ABC News reporter Jake Tapper summed up the situation best when he said, “[I]f the president finds himself at a town hall meeting telling the American people that he does not want to set up a panel to kill their grandparents … perhaps, at some point, the president has lost control of the message.” Sarah Palin won the health-care debate with her use of the phrase “death panels.” The national press corps, never having rushed to defend Republicans routinely accused of wanting to cut Medicare, starve children and jail people because of their skin color, raced to defend Democrats against Palin’s charge. Democrats ran away from their “end of life” solution just as quickly.

No one thinks Democrats want to “pull the plug on grandma,” as President Obama put it. The Democrats’ health-care proposals do not mention “euthanasia,” “assisted suicide” or “death panels.” Nonetheless, many seniors are worried, not because of “Republican scare tactics,” but because of the Democrats’ own rhetoric regarding “end of life” planning. Sen. Jay Rockefeller, Democrat-W. Va., said in March that as part of responsible healthcare reform people must recognize they would not be able to get every treatment they wanted. The government would use a cost-benefit analysis to determine treatment options. Noted liberal writer Ezra Klein wrote that health-care reform would save money by making tough decisions about a person’s life. “We’re profoundly uncomfortable saying that a person’s life, or health, is not worth the price of a particular procedure,” he wrote, alluding to the need for panels of experts to make those decisions.

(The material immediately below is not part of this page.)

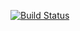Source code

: [![Build Status](http://pi4.chux.net:9999/jenkins/job/CHUX/job/CompSci/job/puzzles/job/max-sum-subarray/badge/icon)](http://pi4.chux.net:9999/jenkins/job/CHUX/job/CompSci/job/puzzles/job/max-sum-subarray/)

Ezekiel Emanuel, Rahm Emanuel’s brother and one of Obama’s health-care advisors, wrote in a January 2009 white paper that health care should be rationed in a way that “promot[es] and reward[s] social usefulness.He said age could play a factor in determining who can and cannot access health-care resources. Emanuel also wrote, “[S]ervices provided to individuals who are irreversibly prevented from being or becoming participating citizens [in the body politic] are not basic and should not be guaranteed. An obvious example is not guaranteeing health services to patients with dementia.” Obama addressed this too, saying, “Whether, sort of in the aggregate, society making those decisions to give my grandmother, or everybody else’s aging grandparents or parents, a hip replacement when they’re terminally ill is a sustainable model, is a very difficult question. ... And that’s part of why you have to have some independent group that can give you guidance.”

We see where this road we are now traveling goes out in the real world. Reporter Dan Springer reported in 2008, “Since the spread of his prostate cancer, 53-year-old Randy Stroup of Dexter, Ore., has been in a fight for his life. Uninsured and unable to pay for expensive chemotherapy, he applied to Oregon’s state-run health plan for help.” Oregon denied Mr. Stroup’s request and referred him to an assisted suicide specialist. We will spend money we don’t have to pay for health care, or we will prioritize who gets treatment. It is an inevitable fact of life that the more the government outlays to keep you alive, the more your life becomes subject to a cost/benefit analysis. The Democrats’ proposal would not require doctors or families pull the plug on grandma. The proposal would require that grandma, and others who bureaucrats deem have limited social utility, wither and die while people with greater social utility get treatment first. If the empowered bureaucrats are generous, they might throw in a one way ticket to Oregon to visit an assisted suicide specialist.